#### [Text passage]
Organisations often plan learning carefully around needs, provide formal interventions and then look at how well the learning is applied. But that’s not the only model: sometimes i’m curious, i reach out into my community and resource sites, i learn socially and i create a foundation. Sometimes i learn by accident, am helped by my tribe and bank that learning for later (or apply it immediately. Are you just focussed on the first model? Have you thought what you’re missing out on?

We come to learning in different ways, we learn creatively and take actions according to need or understanding. How many of these pathways do you link into for organisational learning?
This simple diagram just captured my thoughts in three columns: how we come to the learning, how we learn and what we do with it. Whilst formal organisational learning is all about planning and application, so much of what we learn ourselves is informal, social, driven by curiosity or even by accident. I guess the value lies in understanding all of these things and thinking what we can use to inform or strengthen our own learning design and application.
How we get to learning? Through curiosity, need, by planning or by accident. I was thinking how much i learn by accident. I read things and get unexpected insights, or learn something i didn’t expect. I’m curious so i click for more. Or read further. Or ask someone (as yesterday when i asked and learnt so much). Sometimes my learning is needs driven, much organisational learning falls into this space, certainly in terms of performance support, and it’s often well planned.

#### [Problem 1]
Set down everything in the listing from the line containing "What is the sum of all eBook values?" down to the end of the listing, leaving out the pictures.
The listing that follows has no connection to the text on learning pathways above it.

#### [Records to use]

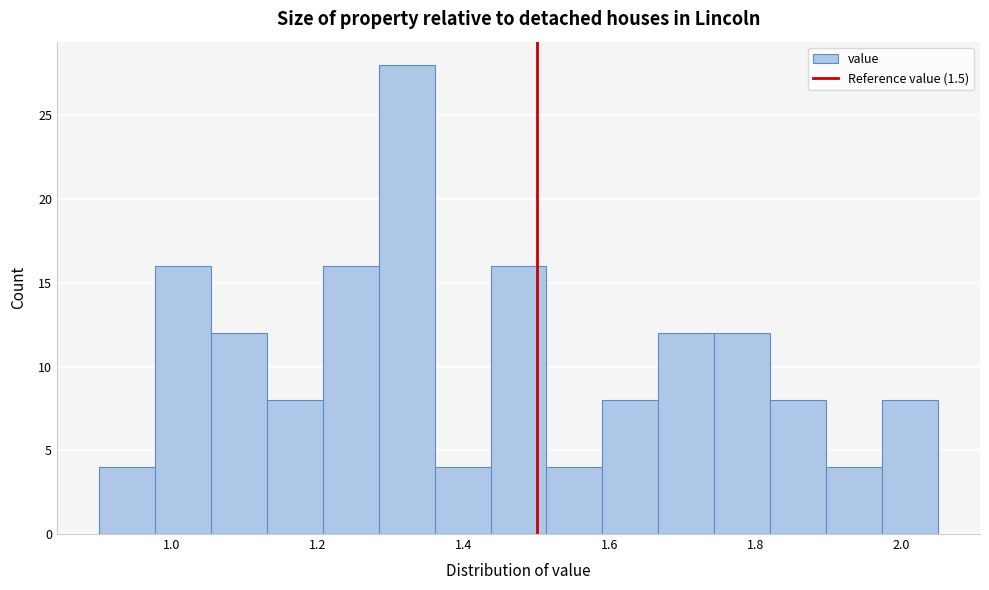

Around what value on the x-axis is the tallest bar? Give the approximate position of its centre, as read against the axis.

1.32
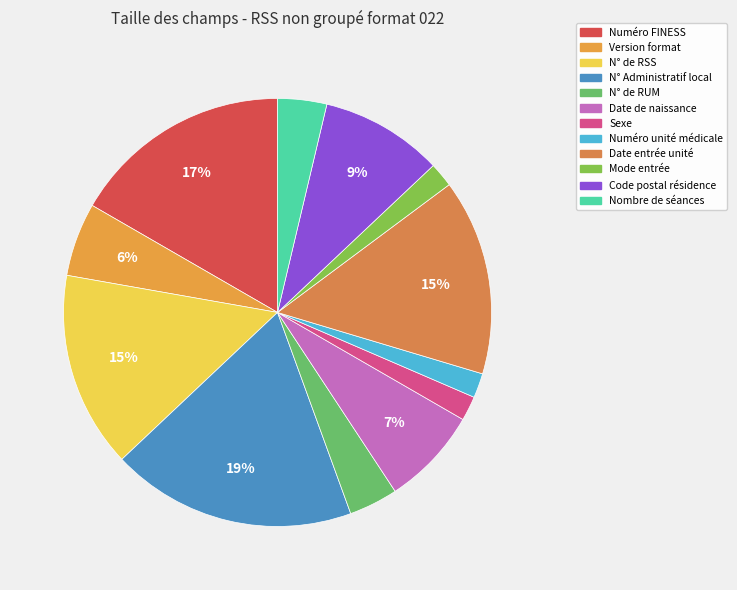

To the nearest percent, what percentage of the pie is Date de naissance?

7%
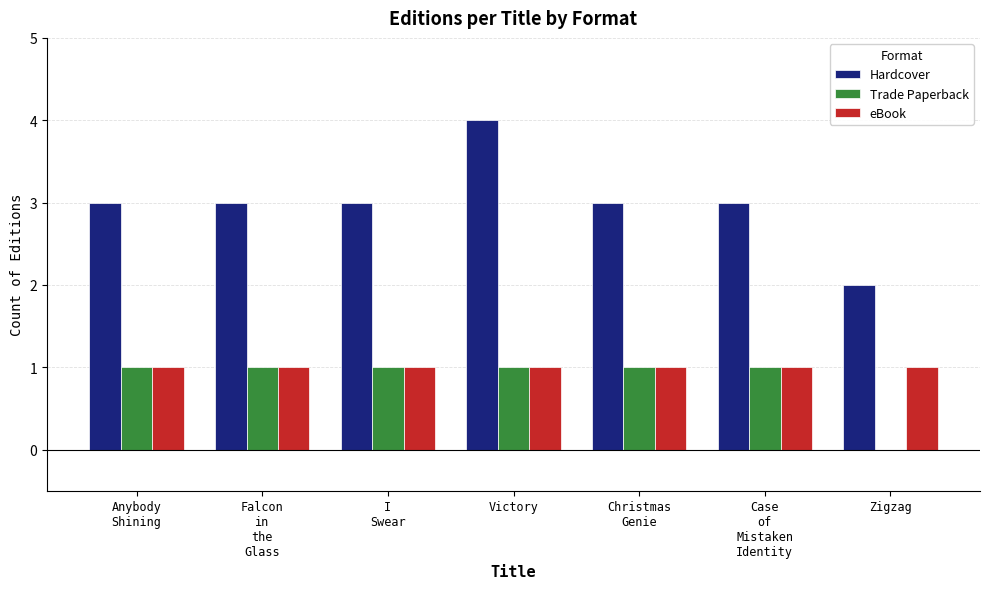

What is the sum of all eBook values?

7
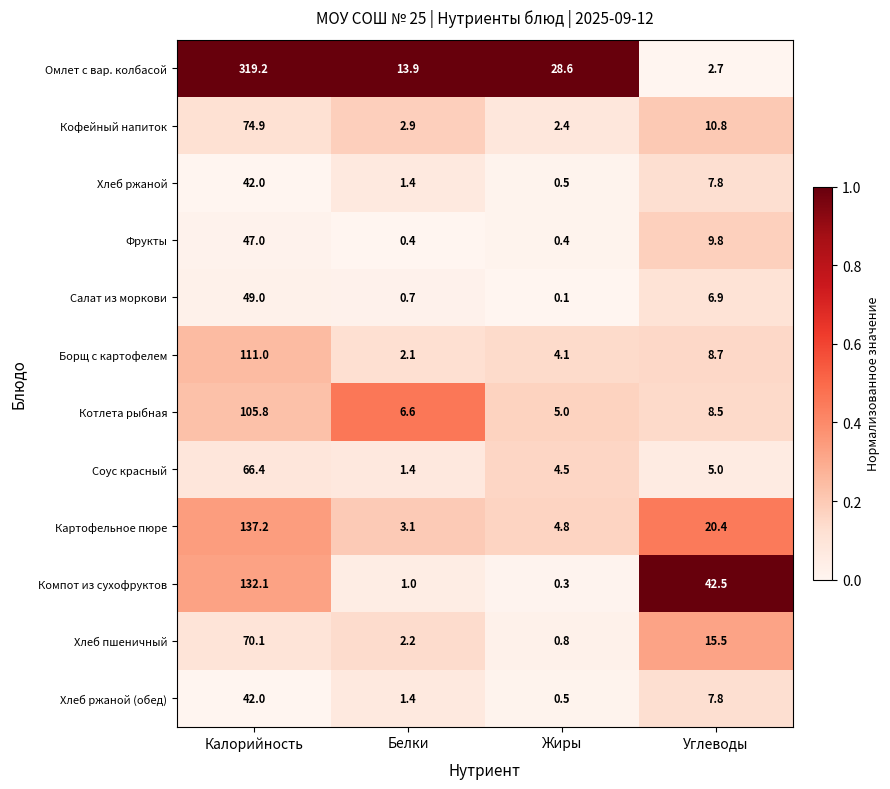

List the labels in order of Компот из сухофруктов value, largest first.

Калорийность, Углеводы, Белки, Жиры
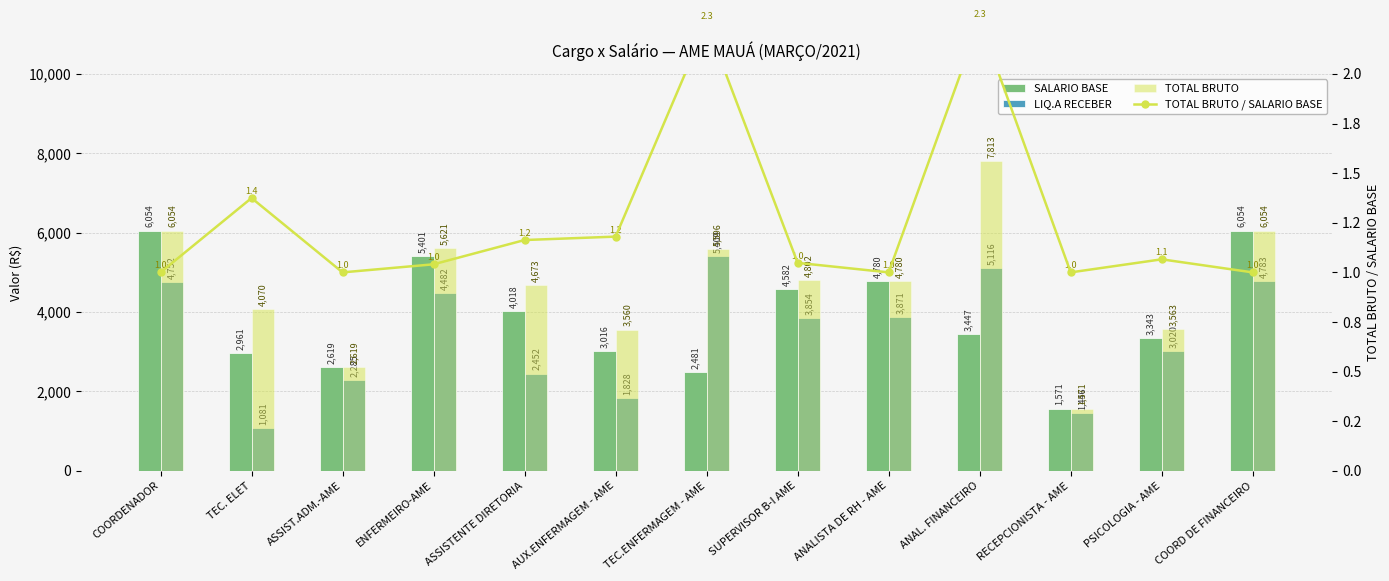

Which label corresponds to the smallest value in the chart?

COORDENADOR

#### [Problem 2]
In one to three sentences, explain how the text on learning pathways says the writer comes to learn by accident.

#### [Your response 1]
What is the sum of all eBook values?

7

List the labels in order of Компот из сухофруктов value, largest first.

Калорийность, Углеводы, Белки, Жиры

Which label corresponds to the smallest value in the chart?

COORDENADOR

#### [Your response 2]
The writer learns by accident when reading things and gaining unexpected insights, or when learning something they did not expect. Curiosity then leads the writer to click for more, read further, or ask someone.